Recently a small underground trial tested the combination of
Ro 24-7429 (the abandoned Hoffmann-La Roche tat inhibitor)
plus pentoxifylline, a prescription drug, using blood tests
to detect changes in viral load. Laboratory experiments had
suggested that the two drugs might work very well together.
But in people, the combination was found to be completely
ineffective as an antiviral. Viral load went up, sometimes
greatly, in four of the five patients; in the fifth, the
viral load was down at four weeks, but the decrease was so
small that it was well within the error of the test. This
result has not previously been published; AIDS TREATMENT NEWS
is seeking more information and preparing a more complete
report.

There is no evidence of any benefit from Ro 24-7429; this
small trial answered the one remaining question, of whether
the combination with pentoxifylline would have antiviral
activity. If modern viral testing had been available when Ro
24-7429 was first tried in people, several years of wasted
effort could have been avoided.

The Obstacles Today

Testing for HIV RNA is now being incorporated in most new
trials of antiretrovirals -- not to prove that the drugs
work, but to help in understanding their action. We agree
this is appropriate. What, then, is the issue?

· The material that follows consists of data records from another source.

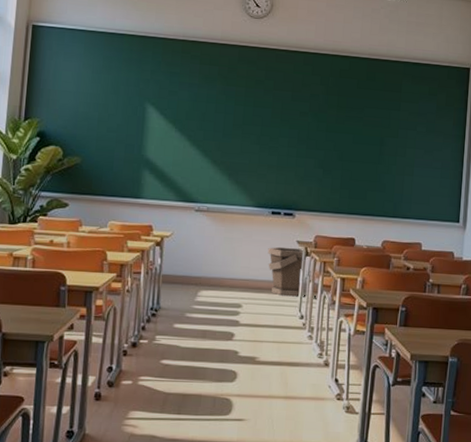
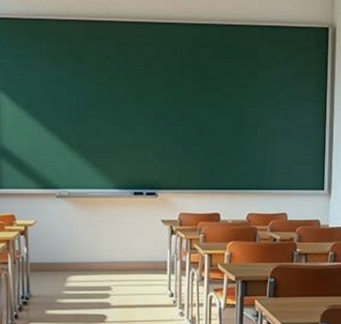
bucket: present [267,246,303,297] -> none [133,227,168,276]

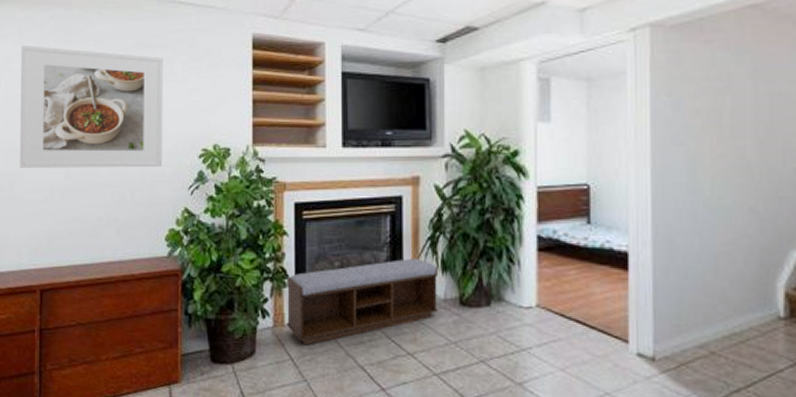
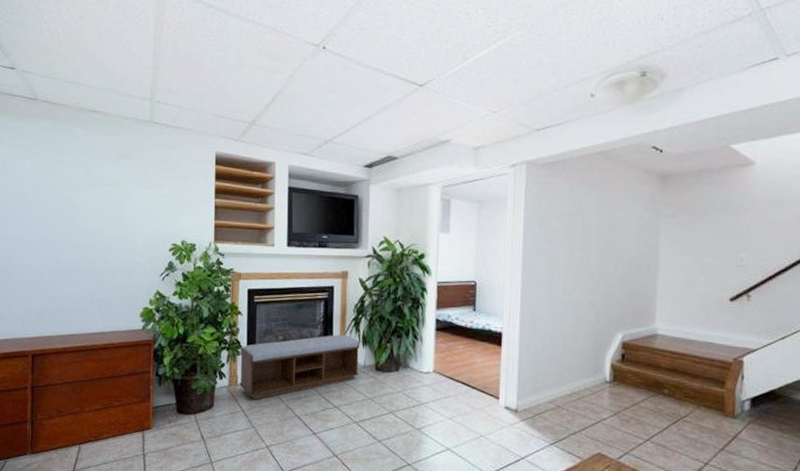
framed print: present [19,44,163,168] -> none [13,150,139,258]

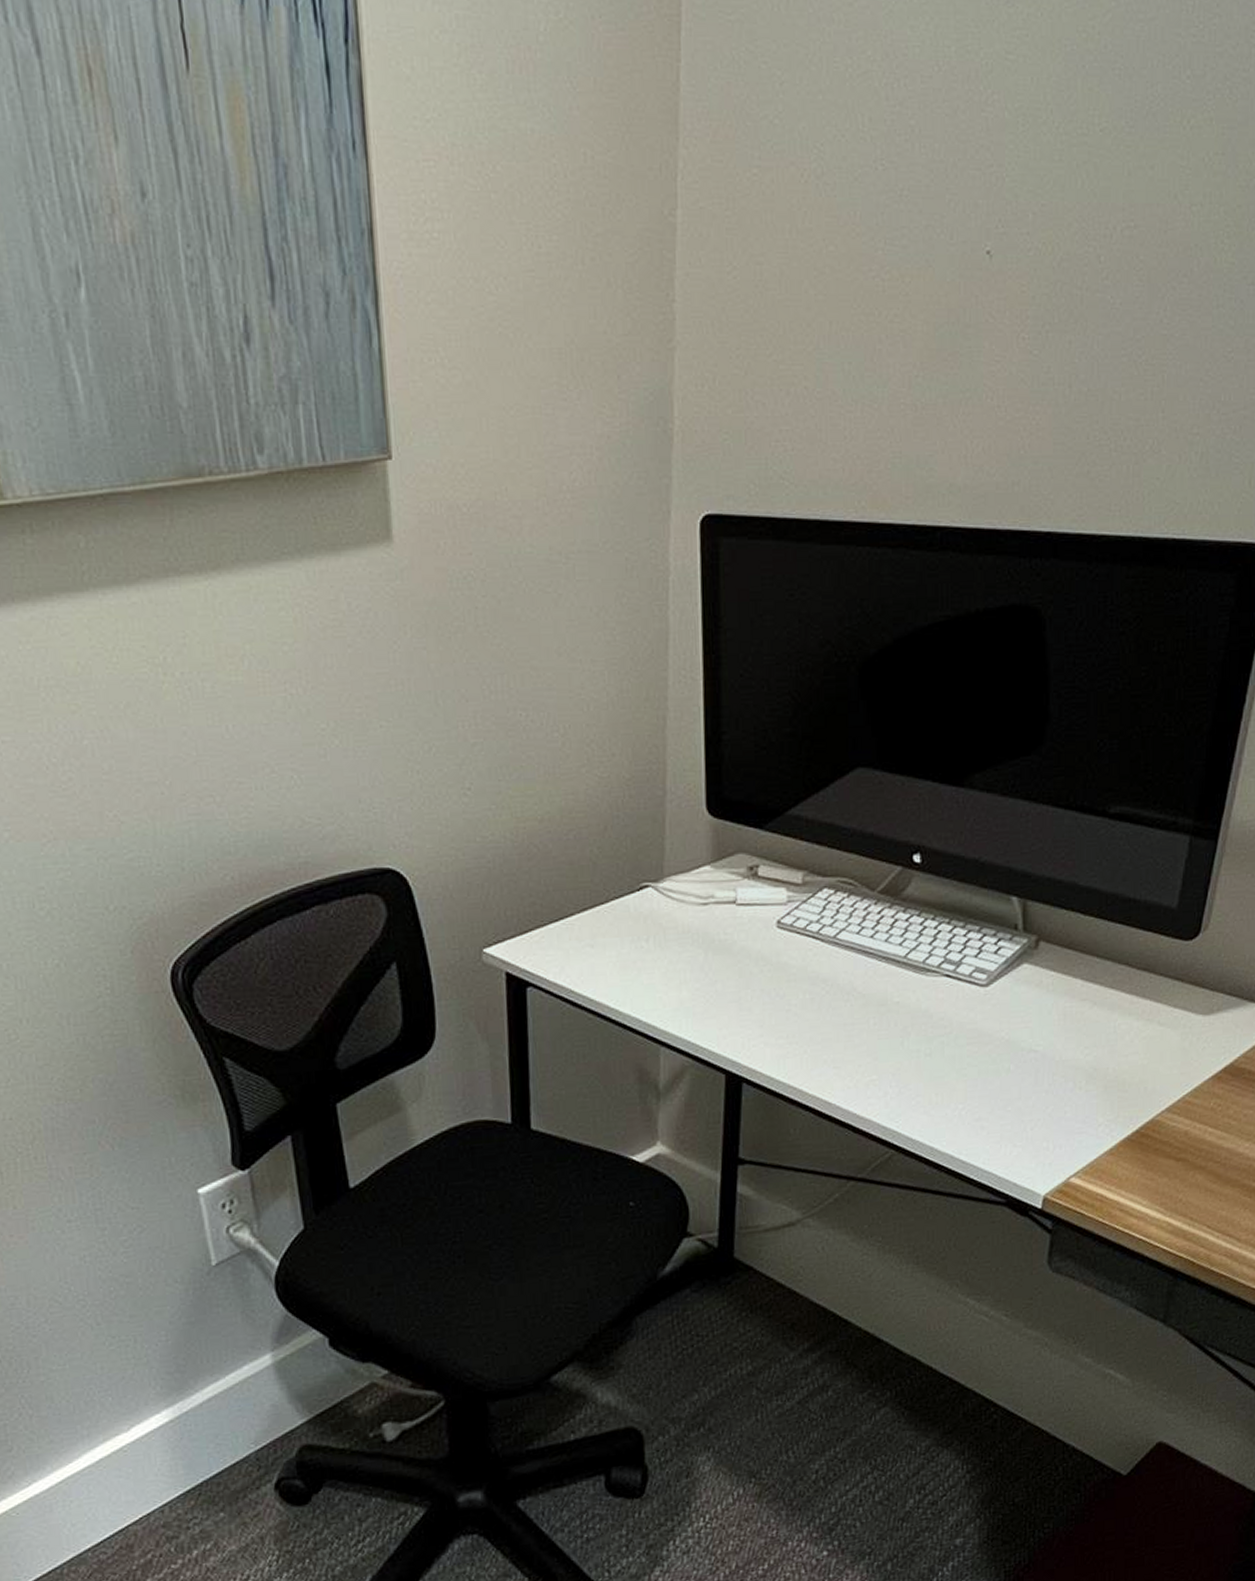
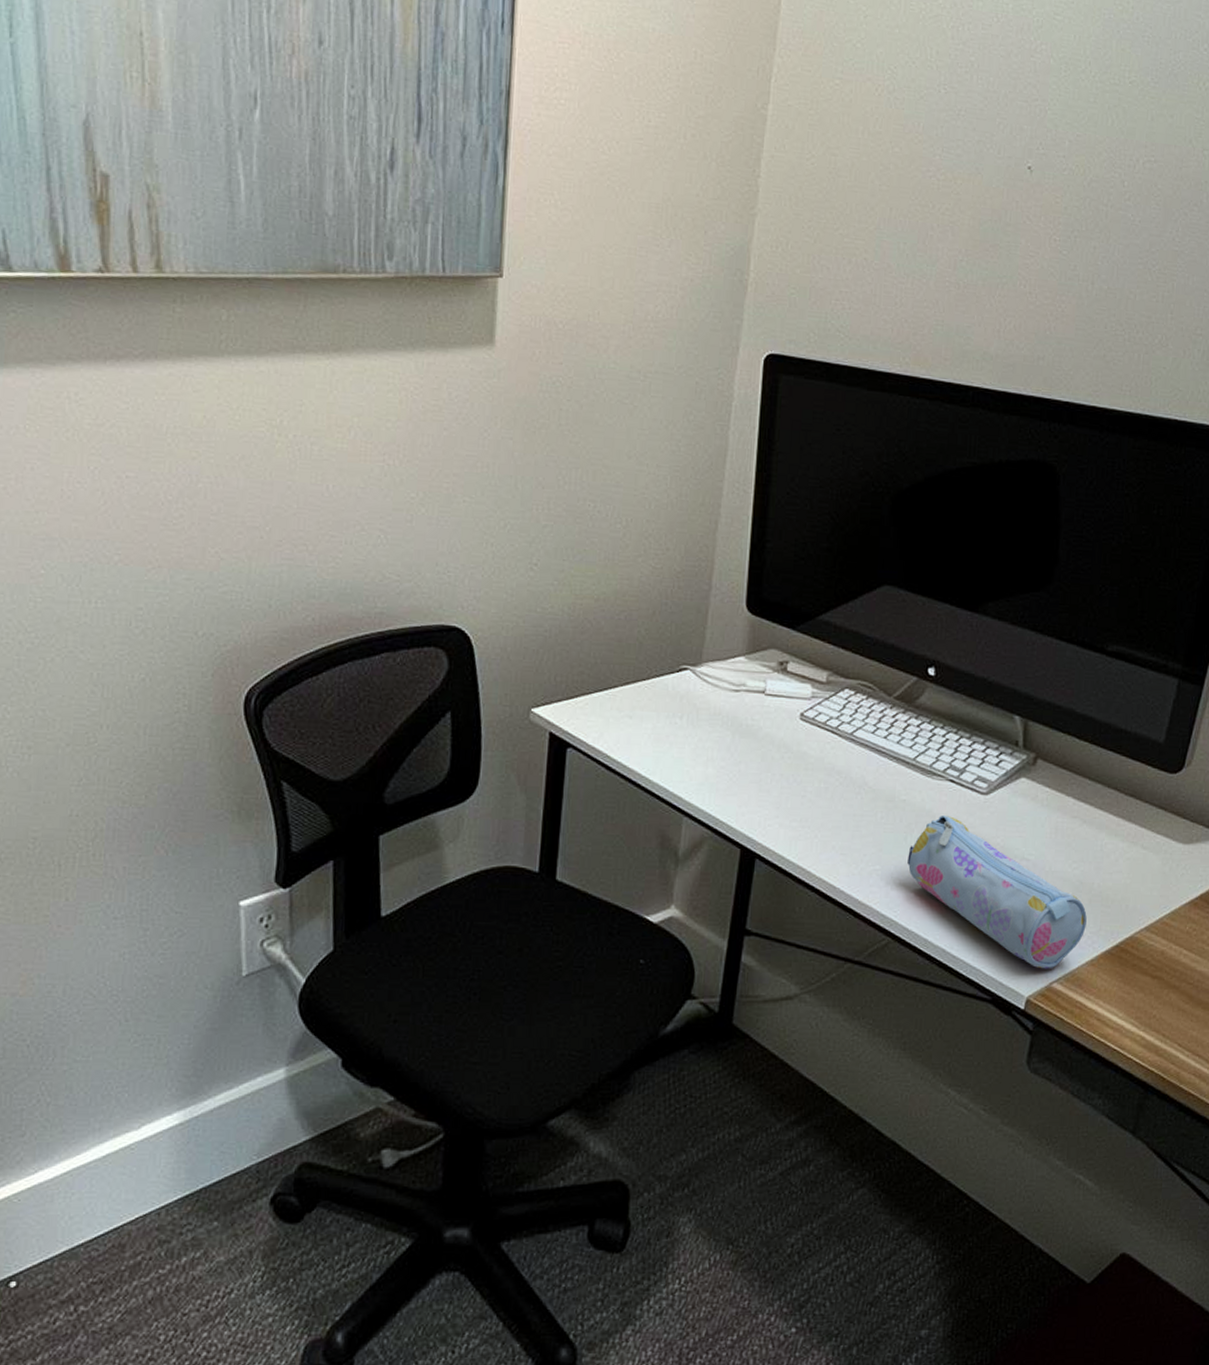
pencil case: none [906,1013,1103,1165] -> present [907,814,1087,969]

The central issue is not about technology, but about
professional, commercial, and political will. The small,
exploratory trials of available drugs are not being done
today for the same reasons they have not been done in the
past. These reasons include lack of commercial incentive,
excessive influence of industry over professional and
governmental agendas, and pervasive neglect of treatment and
research by the leadership of AIDS organizations. This is why
the trials we need are not being done -- despite the new
technology which would make them faster, cheaper, and more
reliable then ever before.

Perhaps the basic problem in AIDS research is that the
interest we share in saving lives does not translate into the
institutional arrangements necessary for doing so.